**Aşağıdakileri tamamlayın:**
A. Belge bölümüne göre kıdemsiz üye, Mehmet Kamış'a nerede yaşadığını neden soruyor? Bir ila üç cümleyle açıklayın.
B. Belge bölümüne göre Mehmet Kamış hangi mahkemenin heyeti tarafından yargılanmaktadır?
C. Belge bölümündeki duruşma anlatımını kaldığı yerden sürdürün.

**Belge bölümü:**
■ ■ ■ ■ ■

AKP yargısı ve medyasının, İstanbul’un göbeğinde bir ‘IŞİD kadısı’ daha ‘yakalandığında’ göstermediği coşkuyla yakalandığını duyurduğu gazeteci-yazar Mehmet Kamış ile İstanbul 26. Ağır Ceza Mahkemesi heyeti arasında geçen aşağıdaki diyalog ‘anlamak’ isteyenler için ibretlik bir nottur.
23 Kasım 2023’te, mahkeme başkanı ve iki kıdemsiz üye tarafından yargılanan Kamış’a Kıdemsiz Üye soruyor:
“Son celsede vekil tayin ettiğiniz avukatınız gelmiş diyor ki, ‘Müvekkilimiz yurt dışında yaşamaktadır, diyor. Siz İzmir’de mi yaşıyorsunuz, Florida’da mı yaşıyorsunuz, İstanbul’da mı yaşıyorsunuz?”

■ ■ ■ ■ ■

**İncelenecek veriler:**
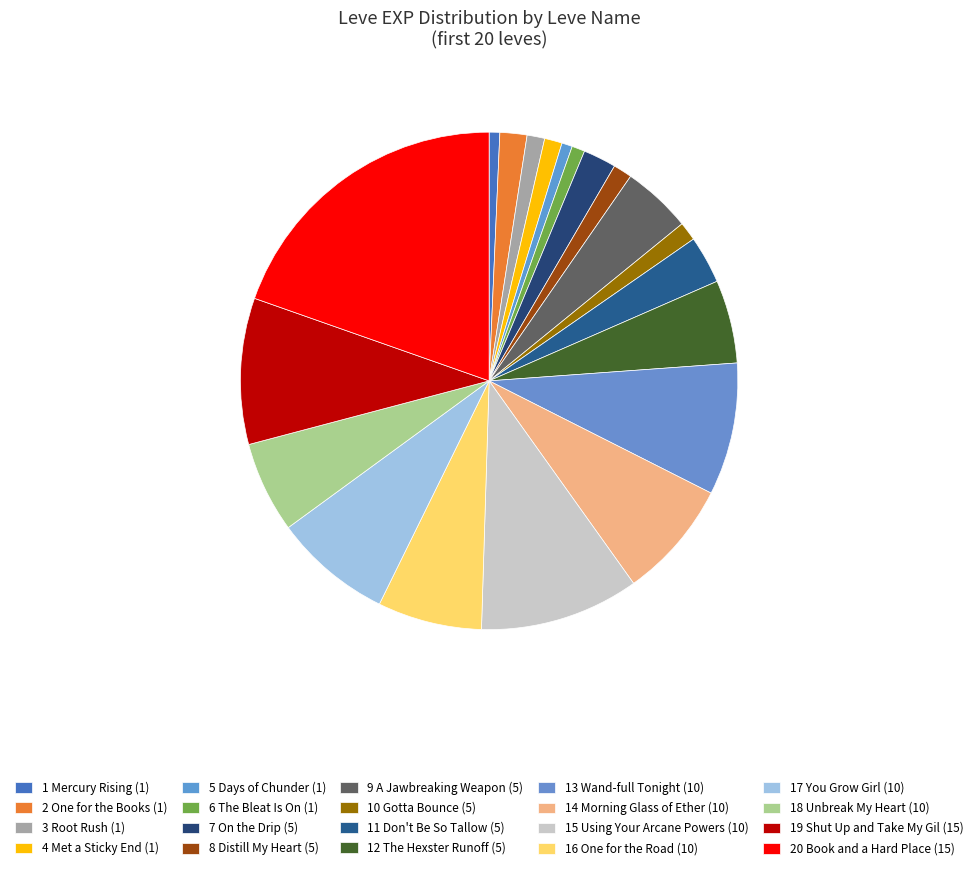

How many slices are in this pie chart?

20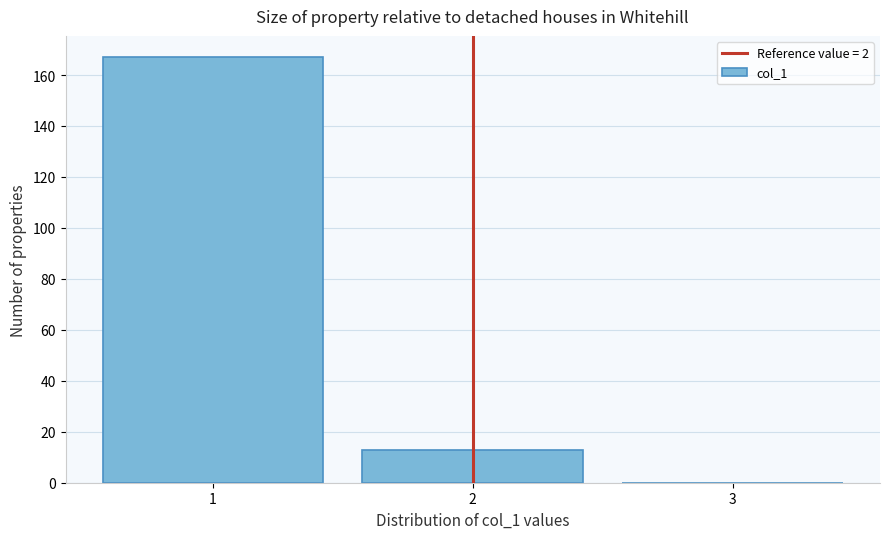

What is the height of the bar covering 0.5 to 1.5 on the x-axis? The values are not printed on the chart, so give them approximately, as read against the axis.

168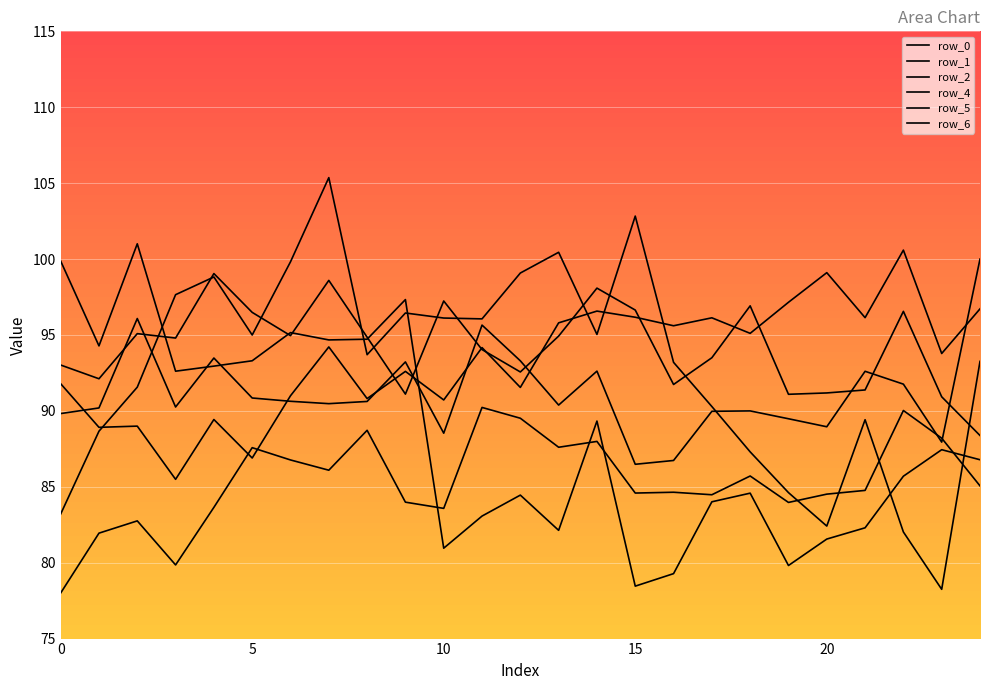

How many interior local valleys does the row_2 series have?

7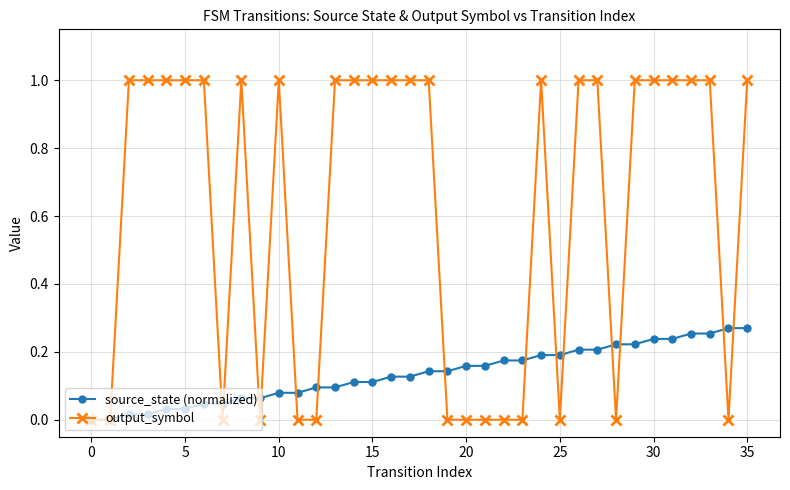

Which series has the largest total across all categories?

output_symbol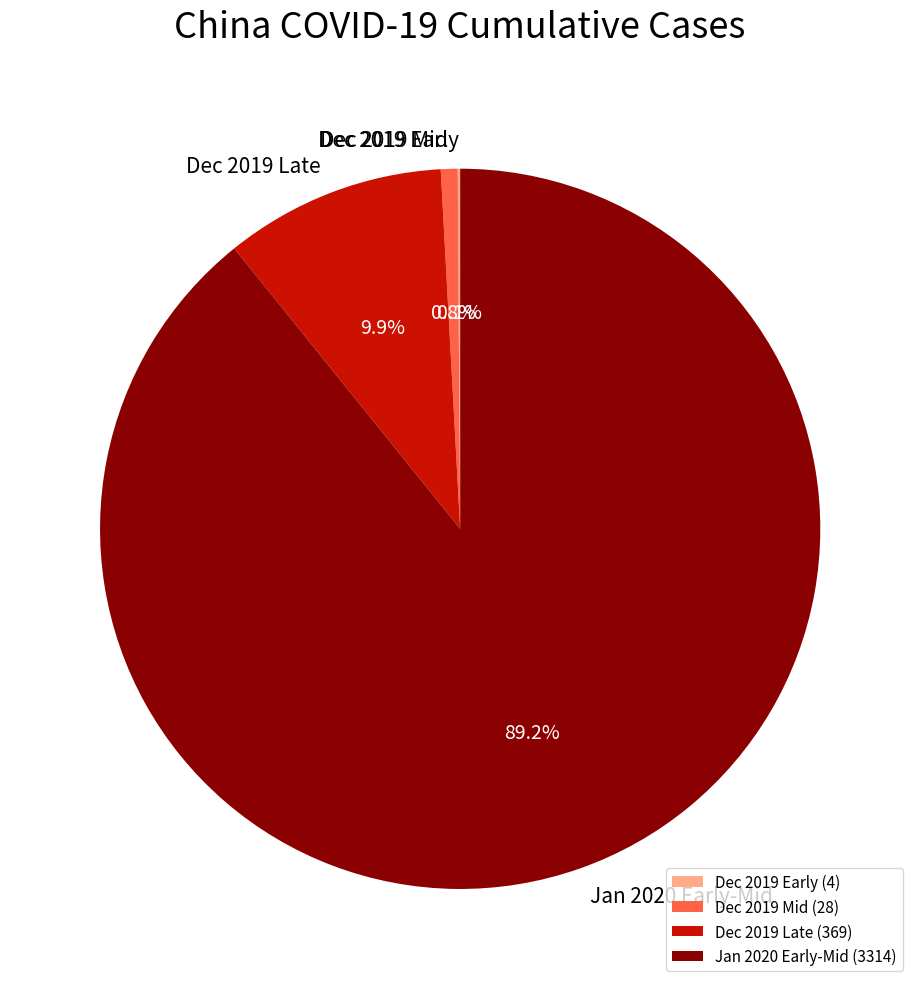

Which has a higher value, Dec 2019 Late or Dec 2019 Mid?

Dec 2019 Late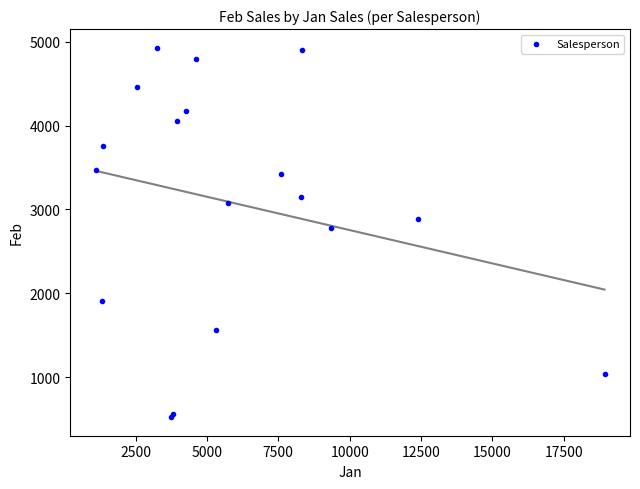

What Y value in the scatter plot is closest to 2726?

2779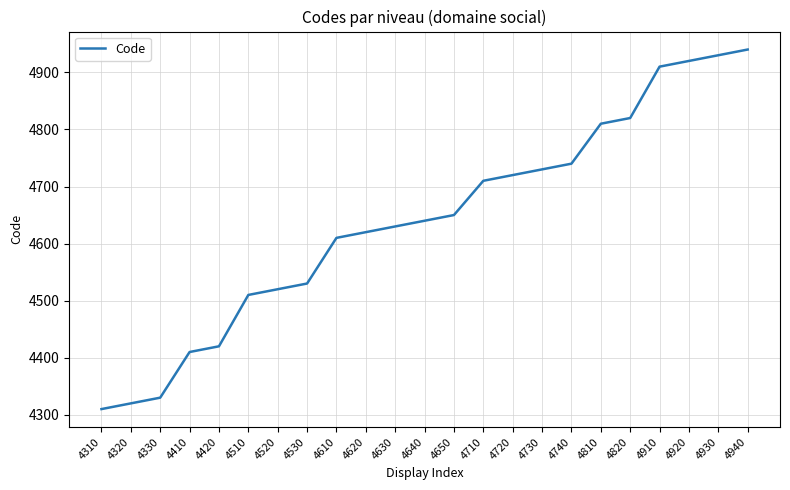

Is it true that the value at 4410 is 4410?

True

■ ■ ■ ■ ■

**Görev sonuçları:**
A. Kıdemsiz üye bu soruyu, son celsede Kamış'ın vekil tayin ettiği avukatın gelip müvekkilinin yurt dışında yaşadığını söylemesi üzerine soruyor. Bu nedenle Kamış'ın İzmir'de mi, Florida'da mı, yoksa İstanbul'da mı yaşadığını öğrenmek istiyor.

B. İstanbul 26. Ağır Ceza Mahkemesi

C.
Mehmet Kamış: “Tamam o benim nerede yaşadığımı bilmiyordu gerçekten. Kimse nerede yaşadığımı bilmiyordu?”
“SİYASİ ATMOSFERİN NORMALLEŞMESİNİ BEKLEDİM”
Kıdemsiz Üye: Niçin?
Mehmet Kamış: Siyasi atmosferin durumundan. Bakın ben yüzerek karşıya geçebileceğim bir yerde (Çeşme) yaşıyordum. Geçmedim. Sağlıklı bir yargılama yapmayacağınızı düşündüğüm için siyasi atmosferin normalleşmesini bekledim.
Bunu söyleyen Mehmet Kamış, ‘kaçma şüphesiyle’ tutuklandı. ‘Kaçmak’ isteseydi 7 yıldır çoktan kaçardı. Sakız adası -kendisinin de söylediği gibi- Çeşme’den yüzme mesafesinde. Oysa Kamış Türkiye’den ümidini kesmemişti. Gerçekten, samimi bir şekilde, bir gün Türkiye’ye hukukun geleceğine inanıyordu.
Ve hayatı boyunca gazetecilik dışında hiçbir şeyle meşgul olmayan Mehmet Kamış, ‘ümidini kesmediği’ ülkesinde terörist suçlamasıyla tutuklandı. Benzer durumdaki binlerce insan gibi.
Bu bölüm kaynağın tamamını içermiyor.